Practically, the user can provide this information:

  • Using the CCP4i Sketcher to draw the monomer from scratch or by editting a similar monomer extracted from the library. The Sketcher acts as an interface to Libcheck.
  • As a PDB file which includes all hydrogen atoms.
  • As a PDB file without hydrogen atoms, read into the CCP4i Sketcher for the user to provide the bond order which is not defined in the PDB file.
  • As a CIF file which contains one of the required combinations of information.
  • As a SMILES string which is converted to a minimal description in CIF format by the program SMILES2DICT.

The easiest way to interact with Libcheck is using the CCP4i Sketcher even if you already have either a PDB or CIF coordinate file.

Please note that after generating a complete description from a minimal one it is advisable to check the complete description carefully. Also note that some of the entries in the library files are only minimal descriptions from which the complete description is derived. The minimal descriptions are derived from the PDB dictionary of ligands, which may contain errors for which the author(s) cannot take responsibility.

Library Files

The format of monomer descriptions and all library files is an extension of mmCIF. All attribute values in a CIF file are preceded by the name for that attribute. The recognised types of attribute are defined in a dictionary file which gives a definition for each attribute, and which should make the library files self-explanatory.

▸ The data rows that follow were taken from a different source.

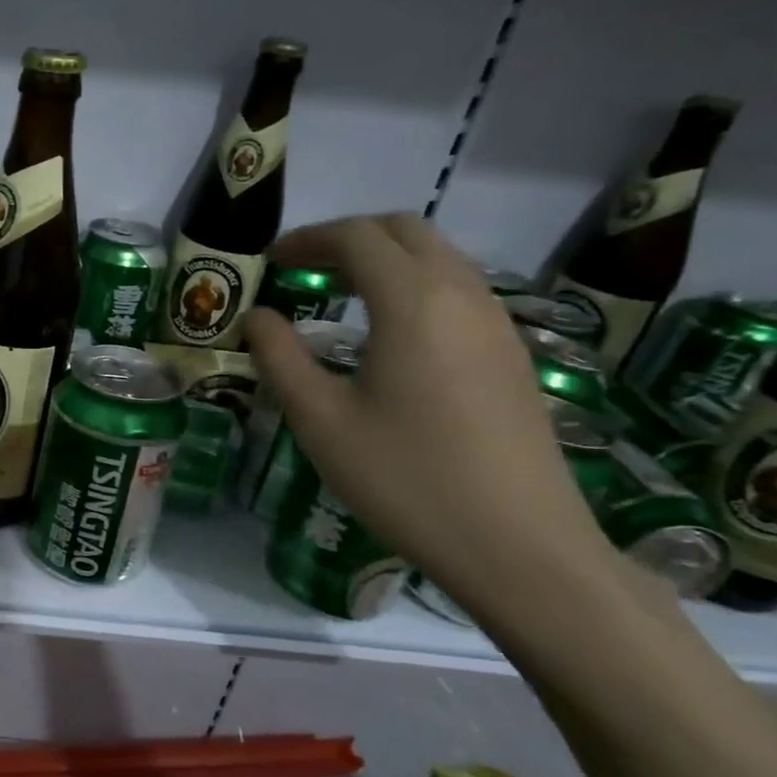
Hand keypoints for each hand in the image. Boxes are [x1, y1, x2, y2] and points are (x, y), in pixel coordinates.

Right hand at [243, 214, 619, 624]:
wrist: (519, 546)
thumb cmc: (406, 480)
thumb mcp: (321, 421)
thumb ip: (280, 358)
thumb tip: (257, 317)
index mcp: (413, 303)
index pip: (357, 237)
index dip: (307, 239)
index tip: (270, 261)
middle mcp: (462, 295)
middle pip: (406, 231)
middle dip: (348, 238)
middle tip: (302, 270)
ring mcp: (497, 323)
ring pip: (439, 257)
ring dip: (384, 260)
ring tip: (337, 296)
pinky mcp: (511, 354)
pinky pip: (459, 290)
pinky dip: (414, 286)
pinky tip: (388, 333)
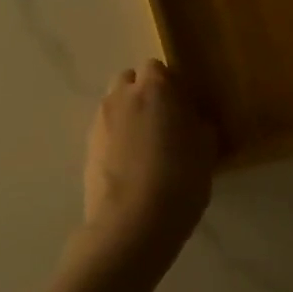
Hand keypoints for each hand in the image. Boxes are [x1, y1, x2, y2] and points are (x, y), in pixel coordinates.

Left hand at [81, 59, 217, 267]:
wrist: (130, 224)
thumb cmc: (178, 181)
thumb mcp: (205, 153)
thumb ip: (199, 126)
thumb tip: (193, 120)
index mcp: (154, 89)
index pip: (157, 68)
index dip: (170, 85)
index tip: (183, 107)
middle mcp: (122, 96)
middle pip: (130, 80)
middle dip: (143, 93)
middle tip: (163, 122)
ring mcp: (100, 121)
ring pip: (114, 104)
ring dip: (128, 115)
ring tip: (144, 146)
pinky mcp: (87, 147)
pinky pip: (105, 130)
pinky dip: (115, 138)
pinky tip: (129, 165)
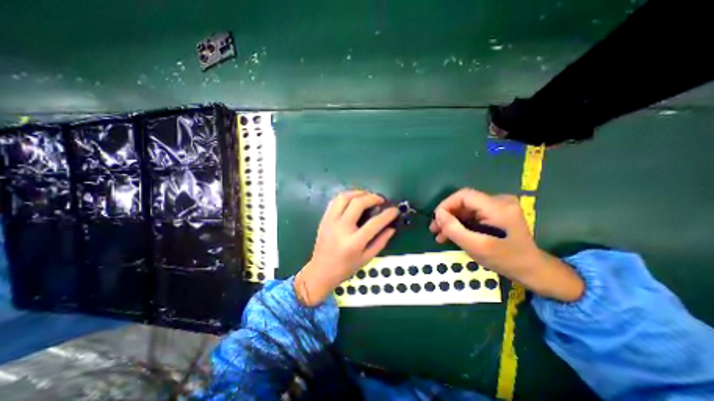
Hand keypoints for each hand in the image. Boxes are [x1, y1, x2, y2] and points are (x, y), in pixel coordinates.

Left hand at [293, 191, 398, 307]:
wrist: (321, 271)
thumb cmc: (345, 268)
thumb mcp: (367, 258)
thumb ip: (381, 242)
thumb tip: (391, 227)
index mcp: (354, 243)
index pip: (374, 223)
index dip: (388, 214)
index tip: (394, 210)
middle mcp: (341, 229)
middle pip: (358, 203)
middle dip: (373, 197)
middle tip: (381, 200)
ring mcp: (330, 222)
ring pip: (344, 197)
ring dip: (358, 193)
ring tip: (367, 196)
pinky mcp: (324, 219)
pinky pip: (335, 201)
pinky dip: (347, 196)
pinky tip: (354, 200)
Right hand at [426, 190, 581, 301]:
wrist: (532, 271)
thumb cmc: (506, 260)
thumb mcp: (477, 247)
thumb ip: (455, 229)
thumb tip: (438, 214)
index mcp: (498, 207)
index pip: (464, 195)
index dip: (446, 205)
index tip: (436, 220)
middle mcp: (499, 201)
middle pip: (464, 202)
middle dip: (447, 216)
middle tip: (434, 230)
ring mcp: (498, 207)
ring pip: (466, 209)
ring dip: (452, 221)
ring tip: (439, 235)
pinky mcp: (496, 214)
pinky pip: (472, 215)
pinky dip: (460, 224)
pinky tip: (451, 235)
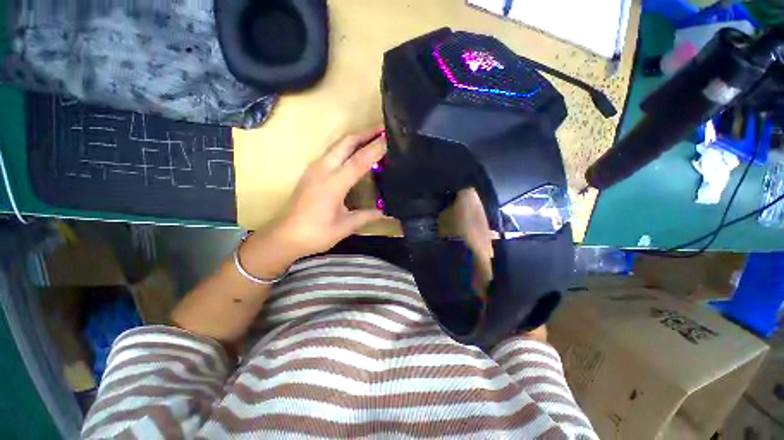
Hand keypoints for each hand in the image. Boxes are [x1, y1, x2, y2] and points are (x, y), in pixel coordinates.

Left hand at [257, 128, 386, 261]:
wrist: (285, 236)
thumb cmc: (315, 233)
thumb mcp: (344, 226)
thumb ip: (365, 216)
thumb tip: (384, 211)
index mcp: (333, 184)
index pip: (359, 161)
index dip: (375, 148)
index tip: (390, 138)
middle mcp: (323, 170)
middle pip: (345, 143)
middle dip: (365, 134)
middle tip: (383, 130)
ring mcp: (314, 169)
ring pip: (337, 145)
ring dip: (355, 139)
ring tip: (372, 138)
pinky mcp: (311, 172)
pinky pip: (331, 152)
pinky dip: (346, 148)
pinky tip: (354, 153)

The monomer library files describe the internal geometry of a monomer - they may contain complete or minimal descriptions of the monomers. CCP4 distributed library files are in the directory $CLIBD_MON ($CCP4/lib/data/monomer). Do not alter these files in any way, as this would corrupt the running of Refmac! If you want to change some description, you can use your own additional library with the correct description. In this case the last correct description will be used instead of the distributed one.

See an example of a complete monomer description.

Distributed library files containing complete descriptions:

  • mon_lib_prot.cif (peptides)
  • mon_lib_sug.cif (sugars)
  • mon_lib_na.cif (nucleic acids)
  • mon_lib_met.cif (metals)
  • mon_lib_1.cif (small molecules)
  • mon_lib_2.cif (small molecules)
  • mon_lib_3.cif (small molecules)
  • mon_lib_4.cif (small molecules)
  • mon_lib_5.cif (small molecules)
  • mon_lib_com.cif
  • mon_lib_ind.cif

Distributed library files containing minimal descriptions:

  • mon_lib_6.cif
  • mon_lib_7.cif
  • mon_lib_8.cif
  • mon_lib_9.cif
  • mon_lib_10.cif
  • mon_lib_11.cif
  • mon_lib_12.cif
  • mon_lib_13.cif

There are two additional files in the $CLIBD_MON directory:

ener_lib.cif
contains a complete list of VdW and ionic radii and target values for bond distances, angles and torsions for the different atom chemical types. When Libcheck generates a complete monomer description from a minimal one, target values are usually taken from ener_lib.cif and associated with the bond, angle or torsion in the monomer description file. Alternatively Libcheck can extract target values from an input coordinate file (see COOR keyword). The user can edit the values in the monomer description file or they could change the values in ener_lib.cif.
When applying the monomer descriptions, the refinement procedure uses the chemical type in the monomer description to cross-reference the VdW and ionic radii in ener_lib.cif.
mon_lib_com.cif
contains
  • The chemical structure of links between polymers (e.g. cis- and trans-peptide bonds, disulfide bridges, glycosidic bonds for sugars, phosphate bridges for DNA)
  • Chemical details of common modifications of monomers (e.g. termini of polypeptide chains, sugar modifications, termini of DNA/RNA)
  • See details in library of monomers.